July 04, 2006
North Carolina’s growth, combined with many droughts in areas of our state during the past couple of years, has meant water shortages in many communities. Economist Mike Walden considers ways these shortages can be dealt with.
"Over the long run, what that motivates many communities to do is increase their supply of water," says Dr. Walden, a specialist with the North Carolina Cooperative Extension Service. "For example, Wake County is planning two additional reservoirs over the next 20 or 25 years. But those are very long run propositions.
"In the short run when you do have a drought and you have growing water demand there are really only two things you can do. You can have the government come in and set rules on how much water people can use. For example, we have seen some governments do that in terms of you can only water outside on certain days.
"We often don’t see the government say we are going to restrict you to this number of gallons, but they do try to monitor that in terms of restricting particularly outdoor use. That’s one approach.
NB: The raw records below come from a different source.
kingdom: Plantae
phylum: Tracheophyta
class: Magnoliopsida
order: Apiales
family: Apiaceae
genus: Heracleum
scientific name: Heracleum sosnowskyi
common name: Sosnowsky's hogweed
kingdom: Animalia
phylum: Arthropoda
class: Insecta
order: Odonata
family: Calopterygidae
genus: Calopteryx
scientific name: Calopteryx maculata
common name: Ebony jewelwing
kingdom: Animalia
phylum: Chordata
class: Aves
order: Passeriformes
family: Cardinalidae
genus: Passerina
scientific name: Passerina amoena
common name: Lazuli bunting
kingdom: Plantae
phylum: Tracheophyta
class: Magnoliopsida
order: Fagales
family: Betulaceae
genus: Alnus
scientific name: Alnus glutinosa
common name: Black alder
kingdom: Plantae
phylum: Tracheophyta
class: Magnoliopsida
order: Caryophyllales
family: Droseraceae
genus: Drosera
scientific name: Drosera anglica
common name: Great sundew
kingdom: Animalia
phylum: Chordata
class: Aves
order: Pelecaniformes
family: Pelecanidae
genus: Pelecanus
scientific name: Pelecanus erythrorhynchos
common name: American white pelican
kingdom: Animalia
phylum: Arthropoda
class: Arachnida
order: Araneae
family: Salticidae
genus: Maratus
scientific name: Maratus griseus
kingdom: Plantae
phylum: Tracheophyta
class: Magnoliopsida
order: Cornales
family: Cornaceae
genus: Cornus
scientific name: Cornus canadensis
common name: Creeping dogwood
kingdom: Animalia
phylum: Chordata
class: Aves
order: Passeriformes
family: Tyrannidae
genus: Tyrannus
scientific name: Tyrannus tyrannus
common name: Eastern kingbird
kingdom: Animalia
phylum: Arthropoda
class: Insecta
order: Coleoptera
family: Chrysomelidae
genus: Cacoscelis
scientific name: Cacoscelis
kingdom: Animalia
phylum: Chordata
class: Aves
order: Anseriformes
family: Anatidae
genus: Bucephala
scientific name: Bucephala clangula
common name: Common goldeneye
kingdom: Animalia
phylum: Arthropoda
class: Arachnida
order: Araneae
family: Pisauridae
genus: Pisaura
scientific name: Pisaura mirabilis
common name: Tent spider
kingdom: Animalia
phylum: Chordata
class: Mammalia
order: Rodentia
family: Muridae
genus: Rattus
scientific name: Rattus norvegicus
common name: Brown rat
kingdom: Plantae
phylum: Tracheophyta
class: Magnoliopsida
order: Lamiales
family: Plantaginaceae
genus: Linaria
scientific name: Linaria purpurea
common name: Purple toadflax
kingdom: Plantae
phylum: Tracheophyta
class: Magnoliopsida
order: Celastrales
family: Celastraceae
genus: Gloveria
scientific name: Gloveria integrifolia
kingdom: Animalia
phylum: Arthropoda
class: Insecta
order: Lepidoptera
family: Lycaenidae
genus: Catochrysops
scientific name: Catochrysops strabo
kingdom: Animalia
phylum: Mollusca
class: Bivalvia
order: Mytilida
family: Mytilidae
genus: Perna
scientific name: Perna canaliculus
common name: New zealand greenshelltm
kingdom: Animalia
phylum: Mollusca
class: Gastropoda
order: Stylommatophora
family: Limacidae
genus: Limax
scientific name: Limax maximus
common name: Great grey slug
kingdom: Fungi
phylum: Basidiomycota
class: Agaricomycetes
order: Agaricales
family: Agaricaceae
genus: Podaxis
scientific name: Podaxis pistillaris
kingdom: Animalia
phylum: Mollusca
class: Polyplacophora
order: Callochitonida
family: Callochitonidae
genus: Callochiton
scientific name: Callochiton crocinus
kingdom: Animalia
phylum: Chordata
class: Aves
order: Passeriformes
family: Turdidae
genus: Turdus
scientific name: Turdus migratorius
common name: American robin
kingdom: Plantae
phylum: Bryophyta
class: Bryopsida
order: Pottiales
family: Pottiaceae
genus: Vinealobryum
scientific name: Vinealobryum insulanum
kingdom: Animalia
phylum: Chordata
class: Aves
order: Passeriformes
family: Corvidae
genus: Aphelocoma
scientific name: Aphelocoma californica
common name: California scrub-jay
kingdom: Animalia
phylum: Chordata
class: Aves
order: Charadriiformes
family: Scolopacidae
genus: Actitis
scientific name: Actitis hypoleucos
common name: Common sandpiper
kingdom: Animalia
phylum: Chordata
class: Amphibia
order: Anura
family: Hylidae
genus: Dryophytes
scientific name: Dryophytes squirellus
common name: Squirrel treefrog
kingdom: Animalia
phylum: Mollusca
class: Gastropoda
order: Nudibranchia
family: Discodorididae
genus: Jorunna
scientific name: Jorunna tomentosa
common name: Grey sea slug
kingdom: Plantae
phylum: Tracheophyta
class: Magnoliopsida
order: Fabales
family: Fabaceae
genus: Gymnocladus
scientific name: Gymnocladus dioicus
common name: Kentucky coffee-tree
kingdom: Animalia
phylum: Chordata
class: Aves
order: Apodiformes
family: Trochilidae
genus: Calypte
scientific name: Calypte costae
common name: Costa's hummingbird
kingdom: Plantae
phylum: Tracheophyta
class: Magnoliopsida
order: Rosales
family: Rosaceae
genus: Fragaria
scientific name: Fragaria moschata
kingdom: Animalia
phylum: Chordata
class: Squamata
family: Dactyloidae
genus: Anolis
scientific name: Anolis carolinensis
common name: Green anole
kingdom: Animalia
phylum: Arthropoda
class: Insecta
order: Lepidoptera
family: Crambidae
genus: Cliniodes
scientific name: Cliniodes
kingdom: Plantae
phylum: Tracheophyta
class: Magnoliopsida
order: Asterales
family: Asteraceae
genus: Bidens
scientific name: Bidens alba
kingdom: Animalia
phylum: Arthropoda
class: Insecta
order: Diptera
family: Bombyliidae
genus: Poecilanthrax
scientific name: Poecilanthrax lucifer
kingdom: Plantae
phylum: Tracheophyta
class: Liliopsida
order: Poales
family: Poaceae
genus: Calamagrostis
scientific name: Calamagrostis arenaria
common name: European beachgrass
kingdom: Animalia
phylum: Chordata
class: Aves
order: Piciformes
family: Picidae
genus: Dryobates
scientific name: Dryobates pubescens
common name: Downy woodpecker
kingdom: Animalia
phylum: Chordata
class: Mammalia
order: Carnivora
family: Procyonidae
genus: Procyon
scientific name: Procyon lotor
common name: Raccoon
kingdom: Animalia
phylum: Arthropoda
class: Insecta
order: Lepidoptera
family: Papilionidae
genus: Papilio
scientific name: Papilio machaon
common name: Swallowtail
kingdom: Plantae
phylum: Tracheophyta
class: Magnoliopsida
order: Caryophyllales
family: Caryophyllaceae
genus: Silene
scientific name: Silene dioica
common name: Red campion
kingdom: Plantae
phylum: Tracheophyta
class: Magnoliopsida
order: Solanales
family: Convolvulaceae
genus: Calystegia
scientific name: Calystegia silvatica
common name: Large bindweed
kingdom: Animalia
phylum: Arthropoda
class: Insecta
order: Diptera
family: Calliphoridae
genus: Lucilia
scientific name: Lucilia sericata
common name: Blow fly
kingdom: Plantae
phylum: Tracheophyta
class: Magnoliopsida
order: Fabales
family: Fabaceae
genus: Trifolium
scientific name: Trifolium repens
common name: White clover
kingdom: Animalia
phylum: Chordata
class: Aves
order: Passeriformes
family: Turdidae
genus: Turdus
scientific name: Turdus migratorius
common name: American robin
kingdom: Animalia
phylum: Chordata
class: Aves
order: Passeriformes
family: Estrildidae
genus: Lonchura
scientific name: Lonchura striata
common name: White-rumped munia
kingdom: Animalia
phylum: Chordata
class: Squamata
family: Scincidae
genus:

"Another approach," adds Walden, "is to simply charge higher prices, maybe not for a baseline amount of water usage but for usage above a certain level. The nice thing about that is it doesn’t get the government involved in policing water usage, and also it allows people to make individual choices.
"If, for example, using an extra 10 gallons of water is worth a significant amount to you, you can go ahead and pay the price to do that.
"So we have these two different approaches that governments may find to use when we do have water shortages," he concludes.